▶ _Brief_: Only lines with the string "reason" should be returned from the data below.

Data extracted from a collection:
+--

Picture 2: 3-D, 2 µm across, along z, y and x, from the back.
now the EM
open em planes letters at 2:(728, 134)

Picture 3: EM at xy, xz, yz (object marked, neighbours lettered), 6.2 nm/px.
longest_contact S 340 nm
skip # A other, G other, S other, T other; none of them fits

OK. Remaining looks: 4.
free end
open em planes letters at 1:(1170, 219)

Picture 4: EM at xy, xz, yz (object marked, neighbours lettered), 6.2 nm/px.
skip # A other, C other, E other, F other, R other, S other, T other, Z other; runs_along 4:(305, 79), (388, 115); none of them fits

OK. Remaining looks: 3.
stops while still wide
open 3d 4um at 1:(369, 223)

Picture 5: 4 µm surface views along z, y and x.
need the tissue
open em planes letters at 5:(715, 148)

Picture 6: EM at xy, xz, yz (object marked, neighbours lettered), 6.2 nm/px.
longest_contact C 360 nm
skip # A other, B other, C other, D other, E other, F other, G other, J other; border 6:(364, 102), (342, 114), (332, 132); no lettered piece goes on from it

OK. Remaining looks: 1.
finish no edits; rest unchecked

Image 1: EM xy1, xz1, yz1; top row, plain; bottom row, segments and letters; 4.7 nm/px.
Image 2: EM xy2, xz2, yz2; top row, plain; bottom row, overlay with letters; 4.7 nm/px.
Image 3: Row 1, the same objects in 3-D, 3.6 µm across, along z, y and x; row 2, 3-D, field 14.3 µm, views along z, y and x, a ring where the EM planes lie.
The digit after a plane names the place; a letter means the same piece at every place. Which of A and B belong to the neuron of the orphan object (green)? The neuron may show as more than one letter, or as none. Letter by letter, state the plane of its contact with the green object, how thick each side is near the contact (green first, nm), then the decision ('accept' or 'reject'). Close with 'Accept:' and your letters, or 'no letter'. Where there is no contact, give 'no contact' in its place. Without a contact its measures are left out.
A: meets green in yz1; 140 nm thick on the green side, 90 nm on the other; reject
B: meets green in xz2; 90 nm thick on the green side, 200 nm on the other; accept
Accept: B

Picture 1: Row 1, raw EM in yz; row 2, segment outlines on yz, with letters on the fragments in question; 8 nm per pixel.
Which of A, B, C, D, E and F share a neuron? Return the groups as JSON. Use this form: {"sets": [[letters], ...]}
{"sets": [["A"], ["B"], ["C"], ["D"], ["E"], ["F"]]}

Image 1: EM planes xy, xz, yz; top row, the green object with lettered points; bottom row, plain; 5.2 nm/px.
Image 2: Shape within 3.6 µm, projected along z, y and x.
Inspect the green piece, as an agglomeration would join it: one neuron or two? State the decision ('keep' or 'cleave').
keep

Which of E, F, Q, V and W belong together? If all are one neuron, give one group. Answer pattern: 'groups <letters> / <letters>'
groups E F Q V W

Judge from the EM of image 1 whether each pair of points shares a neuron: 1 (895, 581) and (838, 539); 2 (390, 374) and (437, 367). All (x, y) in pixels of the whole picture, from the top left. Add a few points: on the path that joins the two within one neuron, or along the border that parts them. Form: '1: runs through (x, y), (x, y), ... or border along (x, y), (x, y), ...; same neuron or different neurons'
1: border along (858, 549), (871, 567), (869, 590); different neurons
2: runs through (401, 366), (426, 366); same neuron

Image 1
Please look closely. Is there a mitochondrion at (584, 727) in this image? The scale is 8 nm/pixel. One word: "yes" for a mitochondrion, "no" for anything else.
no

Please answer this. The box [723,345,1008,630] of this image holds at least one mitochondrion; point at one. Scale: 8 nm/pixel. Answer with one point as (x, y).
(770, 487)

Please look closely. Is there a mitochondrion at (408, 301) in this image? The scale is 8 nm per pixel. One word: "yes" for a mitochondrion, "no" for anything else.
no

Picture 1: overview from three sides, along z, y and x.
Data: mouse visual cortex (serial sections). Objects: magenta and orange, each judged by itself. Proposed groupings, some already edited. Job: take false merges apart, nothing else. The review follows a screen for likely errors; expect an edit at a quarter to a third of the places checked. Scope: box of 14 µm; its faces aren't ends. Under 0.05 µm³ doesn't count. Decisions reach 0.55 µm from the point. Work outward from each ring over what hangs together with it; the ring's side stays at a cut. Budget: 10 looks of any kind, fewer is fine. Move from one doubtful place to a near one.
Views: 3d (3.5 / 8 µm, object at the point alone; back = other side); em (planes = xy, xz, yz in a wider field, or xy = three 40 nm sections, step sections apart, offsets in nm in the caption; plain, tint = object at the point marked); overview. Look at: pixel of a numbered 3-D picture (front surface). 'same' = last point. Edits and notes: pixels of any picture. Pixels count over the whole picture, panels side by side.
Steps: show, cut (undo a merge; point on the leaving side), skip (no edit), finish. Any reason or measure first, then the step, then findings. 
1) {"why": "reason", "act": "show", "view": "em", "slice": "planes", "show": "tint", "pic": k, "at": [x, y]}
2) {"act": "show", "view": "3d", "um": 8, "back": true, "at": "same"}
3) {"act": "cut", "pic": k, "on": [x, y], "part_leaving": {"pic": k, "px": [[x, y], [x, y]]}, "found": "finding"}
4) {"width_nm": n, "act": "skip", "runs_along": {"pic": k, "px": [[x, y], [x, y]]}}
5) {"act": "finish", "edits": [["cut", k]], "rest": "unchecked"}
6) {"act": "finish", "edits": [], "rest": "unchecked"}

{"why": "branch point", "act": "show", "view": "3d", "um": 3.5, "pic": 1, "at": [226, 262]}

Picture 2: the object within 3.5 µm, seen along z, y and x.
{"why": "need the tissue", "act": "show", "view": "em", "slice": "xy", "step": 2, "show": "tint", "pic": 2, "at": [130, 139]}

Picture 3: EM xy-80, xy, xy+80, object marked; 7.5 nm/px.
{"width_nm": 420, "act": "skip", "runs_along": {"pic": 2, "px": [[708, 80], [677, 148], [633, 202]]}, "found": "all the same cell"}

+--

▶ _Result for this exercise_:
Steps: show, cut (undo a merge; point on the leaving side), skip (no edit), finish. Any reason or measure first, then the step, then findings. 
1) {"why": "reason", "act": "show", "view": "em", "slice": "planes", "show": "tint", "pic": k, "at": [x, y]}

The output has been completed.